Two days ago we enabled auto scaling in our production environment (service name is pyvott-api-prod) with 60% target CPU utilization and 60% target memory utilization.
For about 36 hours we only had one instance, but last night at 07:48:38 PM MDT that instance had a CPU spike up to 83.2%, so the service scaled up to 2 instances.
After the auto scale happened, however, most requests to our service began timing out. Occasionally a request would succeed, but it appeared to us that our app was basically down. Strangely, nothing in our logs indicated that there were any problems, and our health check returned 200 OK.
After disabling auto scaling about 30 minutes ago, all requests are succeeding again. Can anyone from Render investigate this issue and help us understand what went wrong?
I’d love to help figure out what’s going on here. For debugging purposes, could you try manually scaling to 2 instances to see if this causes the same issue?
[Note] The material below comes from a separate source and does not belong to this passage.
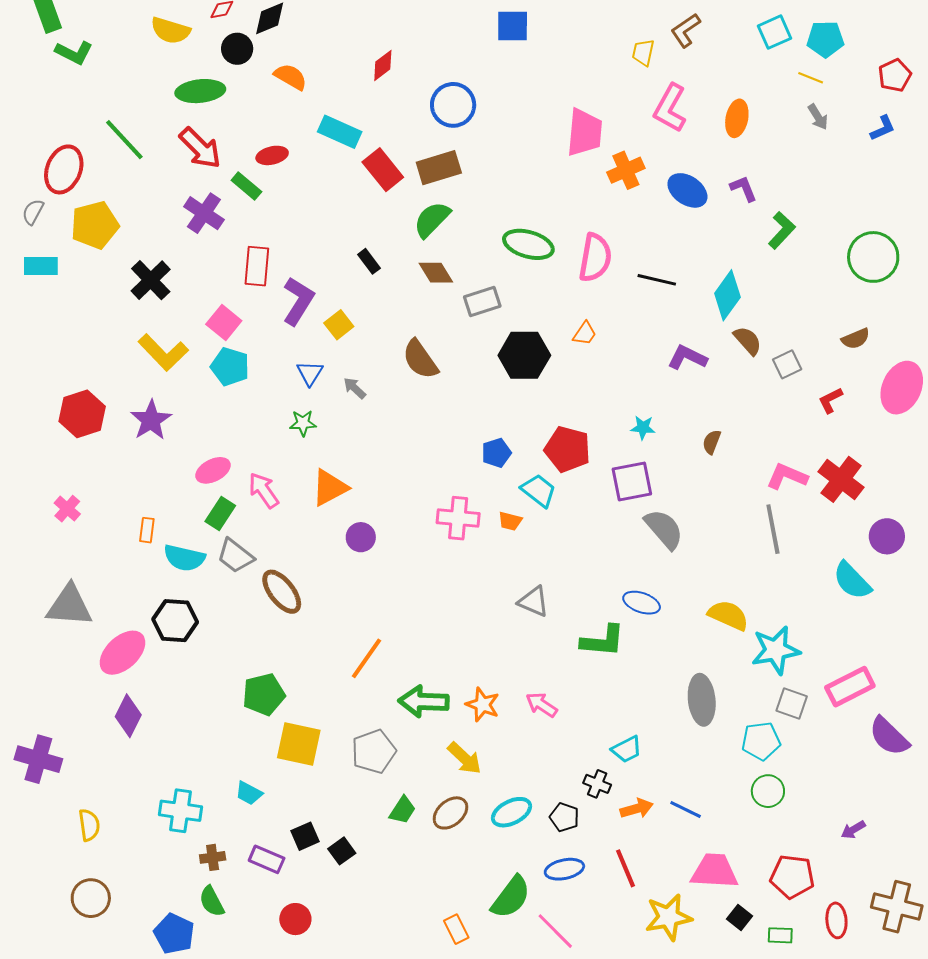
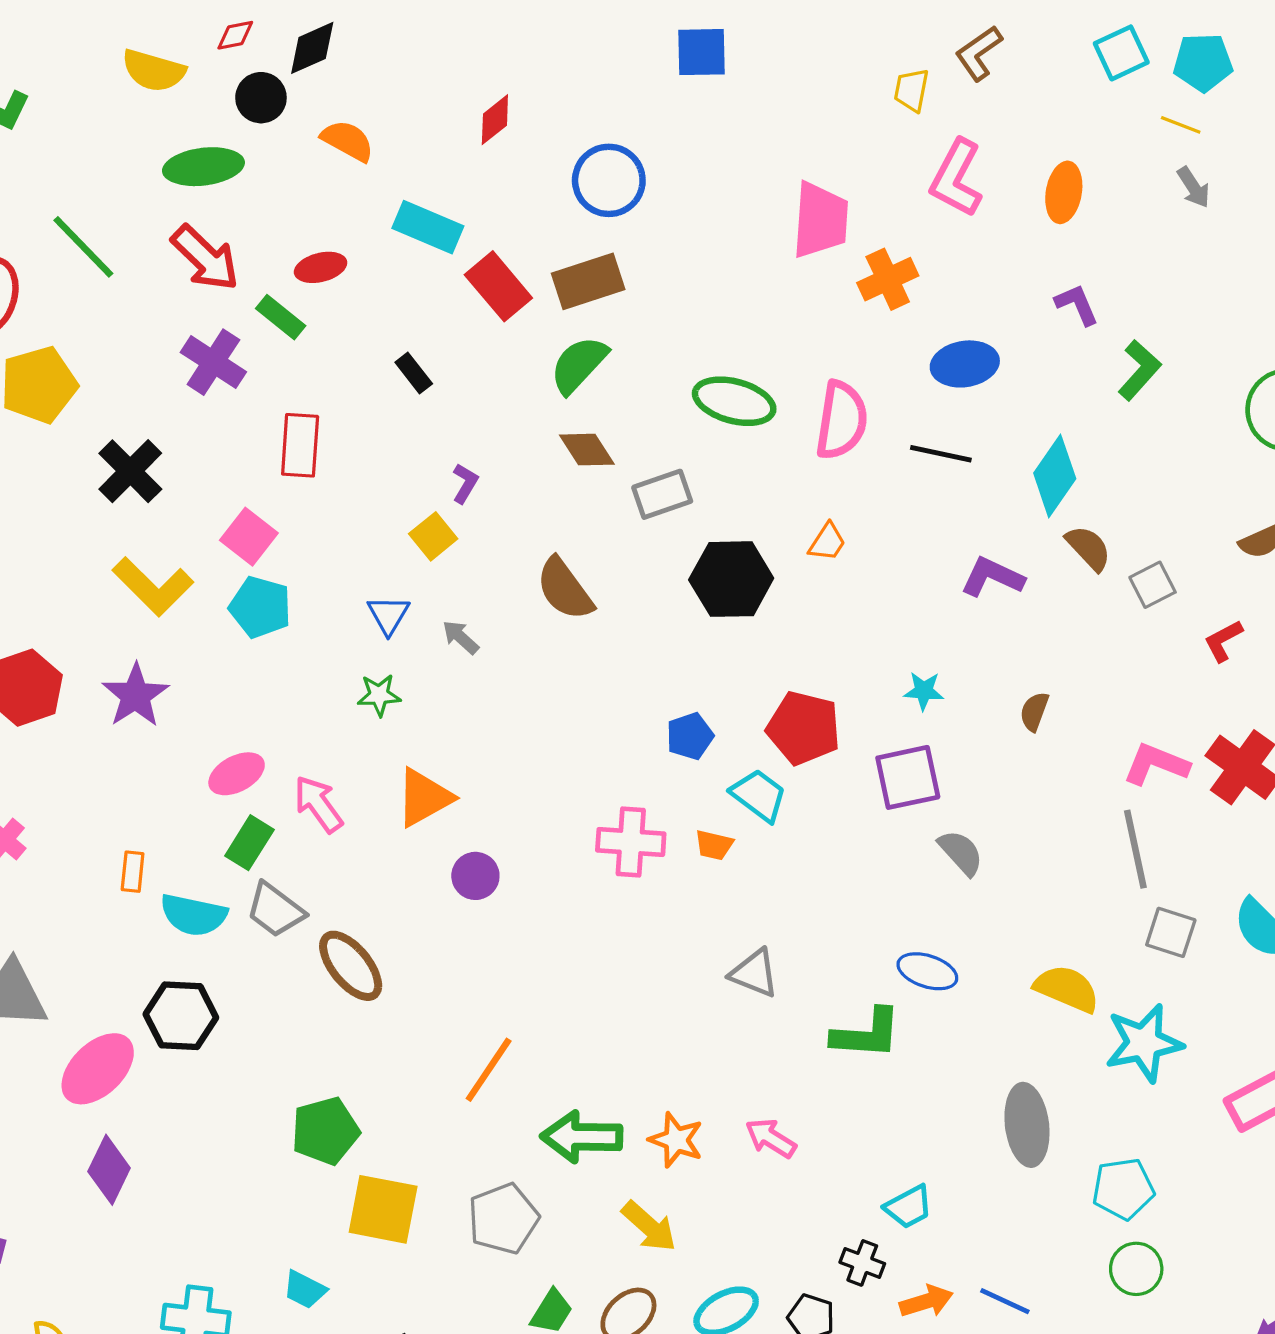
blue ellipse: (687, 190) -> (965, 364), moved, turned -42
black rectangle: (369, 261) -> (414, 373), moved
purple L-shape: (298, 301) -> (465, 483), moved, size x0.5
gray semicircle: (664, 529) -> (961, 853), size x0.7
gray square: (792, 704) -> (1171, 932), moved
This will help us to determine whether it’s autoscaling or the number of instances that’s causing the issue.
After some digging on our end, it appears that when the autoscaling event occurred, it did correctly scale to 2 instances. Matching up with what you reported, the first instance was still handling the majority of the traffic.
However, I don’t believe this is an autoscaling bug specifically, as there were very few new requests after the scale-up event. This leads me to believe that the requests being handled by your app before the scale-up were stuck performing high CPU tasks that ended up maxing out the first instance.
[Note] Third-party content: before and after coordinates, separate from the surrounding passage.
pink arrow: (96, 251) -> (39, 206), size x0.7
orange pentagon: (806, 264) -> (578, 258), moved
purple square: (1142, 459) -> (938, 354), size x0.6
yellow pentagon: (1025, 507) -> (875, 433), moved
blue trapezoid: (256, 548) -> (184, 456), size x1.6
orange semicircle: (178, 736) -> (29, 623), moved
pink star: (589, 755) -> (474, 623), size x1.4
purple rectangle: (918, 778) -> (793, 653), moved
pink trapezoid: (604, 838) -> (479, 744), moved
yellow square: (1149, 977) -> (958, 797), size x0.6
My recommendation here would be to either try raising your service’s plan so it can handle tasks with higher CPU usage, or to try optimizing these tasks within your code.
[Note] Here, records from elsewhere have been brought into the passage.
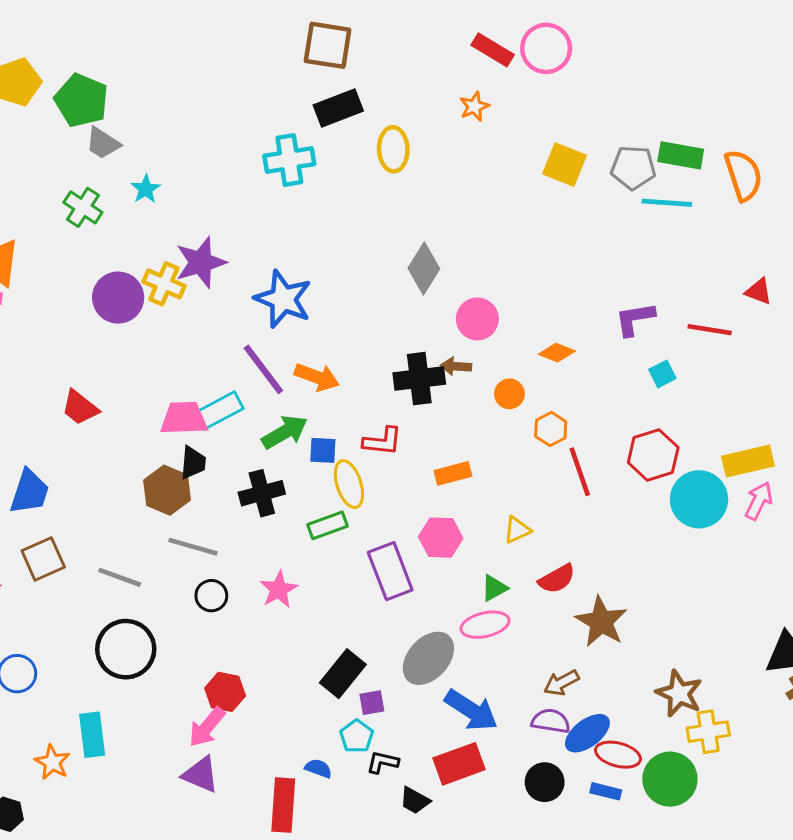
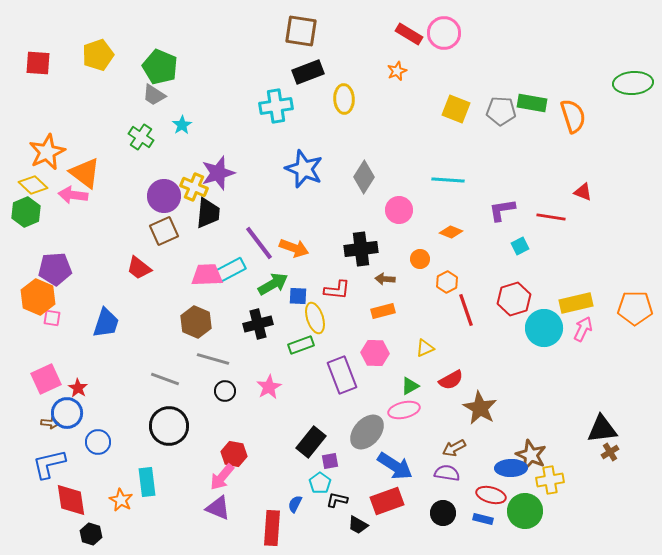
green pentagon: (81, 100) -> (160, 67), moved
cyan line: (667, 203) -> (448, 180), moved
blue star: (283, 299) -> (304, 169), moved
brown arrow: (456, 366) -> (385, 279), moved
black trapezoid: (193, 463) -> (208, 213), moved, size x1.4
brown square: (43, 559) -> (164, 231), moved
blue ellipse: (587, 733) -> (511, 468), moved, turned 36
blue semicircle: (318, 768) -> (295, 504), turned -84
If something like this happens again, what’s the best way for us to diagnose and troubleshoot? We opened a shell via the Render web console and ran commands like top and ps aux, but we didn’t see any high CPU processes. This begs the question: When we run commands like these via the web console shell, are we seeing the output from just one machine, or is the output somehow aggregated from all machines?
When you open a shell, you are connected to one single instance, so any commands you run are run for just that instance and not aggregated across your instances. We do not currently have a way to shell into a specific instance, unfortunately.